» **WHAT THIS EXERCISE ASKS**:
• A. Answer these about the comment thread on markets and China:
(i) How many points did the Shanghai Index lose, according to boeing747?
(ii) By how much did gold fall in that same comment?
(iii) Which level does chump666 say Shanghai broke?
• B. In the comment thread on markets and China, why does dunce believe the fate of the largest economy rests with the Chinese? Answer in one to three sentences.
• C. Please turn the paragraph in the comment thread beginning "Shanghai broke 2000." into a short list that keeps its main facts.

» **READING TEXT**:
****************
Mon, 06/24/2013 - 01:48 | 3685695 dunce
dunce's picture

We are still the largest economy in the world, but i believe our fate is in the hands of the Chinese. The little hick up there last week rocked markets around the world. When they hit the wall, the bottom will fall out around the world. QE will not do squat then.

Mon, 06/24/2013 - 01:55 | 3685702 chump666
chump666's picture

Sells offs, bond volatility, general mess in the markets is ALL China.  That arrogant moron at the Fed f*cking blind.  America is 100% done.  China goes, you can lock in rates going through the roof.  Nothing will stop it even with QE3, 30yr was spiking for weeks.

 

Mon, 06/24/2013 - 01:51 | 3685699 chump666
chump666's picture

Shanghai broke 2000.  Taper talk will be put to rest, QEnext back on the table.  Global bond yields are spiking all over the place.  Huge USD bids (China/Asia/South America) = emerging economies are blowing up one by one, China being the main dish.

 

Mon, 06/24/2013 - 02:19 | 3685717 boeing747
boeing747's picture

Holy sh*t Shanghai Index lost 100 points tonight, gold lost $14. Thanks ZH, I still have some 'reserve' to BTFD.

Mon, 06/24/2013 - 04:43 | 3685820 lakecity55
lakecity55's picture

Me, too.

BTMFD!

Bit-Chez!

Eat me, world rulers.!

Wait,

"Blow me, world rulers!"

Mon, 06/24/2013 - 03:33 | 3685768 The Heart
The Heart's picture

First of all, a huge apology to all for the last posting. We all fall.

Been as busy as a bee in the garden of Love. It is all way to blissful to tell all about.

As was foretold, the whole dang system is going down as planned and coordinated. Stay vigilant and be tuned for surprises. Only the monkey-wrench-crews, brothers and sisters world wide that are now being called into action to save the great planet can stop this insanity of world domination for the banksters god, money. The new orders are to make peace on all sides and yet, here is blatant evidence of the violations of the mandate. Here, as planned, could be the spark that might possibly start the real war between civilizations. Here we might see the viewed as christian army mix it up with Muslim folks.
****************
» **STORED ROWS**:
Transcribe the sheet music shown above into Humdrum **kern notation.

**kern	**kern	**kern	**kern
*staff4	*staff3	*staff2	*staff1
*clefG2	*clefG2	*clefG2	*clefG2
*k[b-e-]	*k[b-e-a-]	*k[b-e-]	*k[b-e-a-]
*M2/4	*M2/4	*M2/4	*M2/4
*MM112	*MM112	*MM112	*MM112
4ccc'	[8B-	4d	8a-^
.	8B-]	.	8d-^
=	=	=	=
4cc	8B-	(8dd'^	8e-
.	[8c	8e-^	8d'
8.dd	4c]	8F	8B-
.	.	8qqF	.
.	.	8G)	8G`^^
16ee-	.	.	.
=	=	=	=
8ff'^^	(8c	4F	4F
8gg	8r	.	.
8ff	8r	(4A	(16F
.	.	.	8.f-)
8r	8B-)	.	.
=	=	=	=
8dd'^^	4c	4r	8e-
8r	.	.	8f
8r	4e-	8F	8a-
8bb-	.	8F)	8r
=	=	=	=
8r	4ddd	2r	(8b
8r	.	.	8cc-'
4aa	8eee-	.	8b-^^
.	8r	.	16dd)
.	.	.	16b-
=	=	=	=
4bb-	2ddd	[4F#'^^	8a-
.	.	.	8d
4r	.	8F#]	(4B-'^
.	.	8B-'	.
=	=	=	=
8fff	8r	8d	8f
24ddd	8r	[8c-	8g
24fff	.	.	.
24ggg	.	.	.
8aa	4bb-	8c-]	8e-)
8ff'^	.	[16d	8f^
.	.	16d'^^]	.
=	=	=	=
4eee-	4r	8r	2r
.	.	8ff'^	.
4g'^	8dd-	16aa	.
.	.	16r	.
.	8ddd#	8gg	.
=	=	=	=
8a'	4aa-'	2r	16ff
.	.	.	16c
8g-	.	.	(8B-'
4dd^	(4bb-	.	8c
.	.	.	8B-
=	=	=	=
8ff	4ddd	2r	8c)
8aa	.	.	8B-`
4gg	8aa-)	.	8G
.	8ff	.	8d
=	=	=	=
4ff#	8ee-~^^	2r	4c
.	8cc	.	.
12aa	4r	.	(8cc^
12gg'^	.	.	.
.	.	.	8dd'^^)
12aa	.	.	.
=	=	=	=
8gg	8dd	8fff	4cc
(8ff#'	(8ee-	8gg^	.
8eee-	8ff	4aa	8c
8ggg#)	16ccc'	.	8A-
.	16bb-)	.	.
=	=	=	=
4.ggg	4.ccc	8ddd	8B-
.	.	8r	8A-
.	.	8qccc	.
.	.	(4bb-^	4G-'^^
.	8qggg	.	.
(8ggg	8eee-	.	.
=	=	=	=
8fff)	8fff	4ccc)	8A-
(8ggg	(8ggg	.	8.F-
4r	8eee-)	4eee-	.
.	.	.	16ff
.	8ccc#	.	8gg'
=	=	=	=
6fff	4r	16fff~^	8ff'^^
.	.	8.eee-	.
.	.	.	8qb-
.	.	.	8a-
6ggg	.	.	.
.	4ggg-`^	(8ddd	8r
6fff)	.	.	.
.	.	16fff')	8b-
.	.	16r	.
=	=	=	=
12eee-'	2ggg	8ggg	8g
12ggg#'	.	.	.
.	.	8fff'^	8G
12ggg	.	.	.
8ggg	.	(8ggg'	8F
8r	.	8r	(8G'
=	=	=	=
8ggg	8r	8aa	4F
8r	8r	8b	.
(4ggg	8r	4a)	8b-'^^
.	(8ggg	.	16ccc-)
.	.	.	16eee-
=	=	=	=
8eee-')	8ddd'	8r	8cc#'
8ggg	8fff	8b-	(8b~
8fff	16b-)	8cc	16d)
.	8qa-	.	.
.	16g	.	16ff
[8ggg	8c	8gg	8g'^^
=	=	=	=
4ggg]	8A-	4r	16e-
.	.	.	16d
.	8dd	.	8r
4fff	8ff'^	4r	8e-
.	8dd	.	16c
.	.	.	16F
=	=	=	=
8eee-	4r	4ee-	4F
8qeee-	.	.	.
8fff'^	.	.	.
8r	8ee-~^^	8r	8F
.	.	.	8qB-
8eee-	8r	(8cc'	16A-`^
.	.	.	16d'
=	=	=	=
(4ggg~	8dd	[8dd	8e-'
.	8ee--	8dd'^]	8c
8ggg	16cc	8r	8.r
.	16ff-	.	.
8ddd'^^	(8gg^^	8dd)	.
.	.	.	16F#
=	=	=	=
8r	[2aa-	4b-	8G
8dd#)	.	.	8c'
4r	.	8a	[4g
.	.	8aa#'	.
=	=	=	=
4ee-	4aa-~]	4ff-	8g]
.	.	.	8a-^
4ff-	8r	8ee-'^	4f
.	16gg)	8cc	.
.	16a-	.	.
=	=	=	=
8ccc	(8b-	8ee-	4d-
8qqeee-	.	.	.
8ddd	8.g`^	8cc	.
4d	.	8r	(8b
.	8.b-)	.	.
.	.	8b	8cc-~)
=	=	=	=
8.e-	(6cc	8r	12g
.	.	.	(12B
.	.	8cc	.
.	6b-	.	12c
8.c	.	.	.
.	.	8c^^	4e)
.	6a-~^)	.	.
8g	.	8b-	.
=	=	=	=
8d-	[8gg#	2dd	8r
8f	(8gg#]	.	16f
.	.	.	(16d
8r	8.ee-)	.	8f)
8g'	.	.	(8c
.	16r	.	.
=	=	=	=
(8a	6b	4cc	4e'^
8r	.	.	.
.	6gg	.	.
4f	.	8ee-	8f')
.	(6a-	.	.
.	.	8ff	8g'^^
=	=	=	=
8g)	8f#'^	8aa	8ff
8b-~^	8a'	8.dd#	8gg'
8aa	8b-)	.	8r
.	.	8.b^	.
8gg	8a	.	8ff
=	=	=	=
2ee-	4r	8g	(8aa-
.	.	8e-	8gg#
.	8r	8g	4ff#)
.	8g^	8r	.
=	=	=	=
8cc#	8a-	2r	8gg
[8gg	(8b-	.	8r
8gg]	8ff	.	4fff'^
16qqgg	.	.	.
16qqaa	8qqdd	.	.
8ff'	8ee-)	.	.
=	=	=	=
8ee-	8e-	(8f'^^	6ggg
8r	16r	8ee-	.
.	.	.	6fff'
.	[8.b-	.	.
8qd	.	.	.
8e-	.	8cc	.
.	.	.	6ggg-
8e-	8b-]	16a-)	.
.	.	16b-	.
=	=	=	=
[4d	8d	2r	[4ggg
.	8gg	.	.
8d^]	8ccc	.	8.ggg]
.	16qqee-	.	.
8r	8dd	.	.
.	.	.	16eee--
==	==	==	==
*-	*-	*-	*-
****************
» **SOLVED PROBLEMS**:
• A.
(i) 100 points.
(ii) $14.
(iii) 2000.

• B. Dunce points to last week's small disruption in China, which rocked markets around the world. From that, dunce concludes that when China hits the wall, the bottom will fall out everywhere, and QE will not help.

• C.
- Shanghai broke 2000.
- Taper talk will be put to rest, and the next QE will be back on the table.
- Global bond yields are spiking everywhere.
- There are huge USD bids from China, Asia and South America.
- Emerging economies are blowing up one by one, with China as the main one.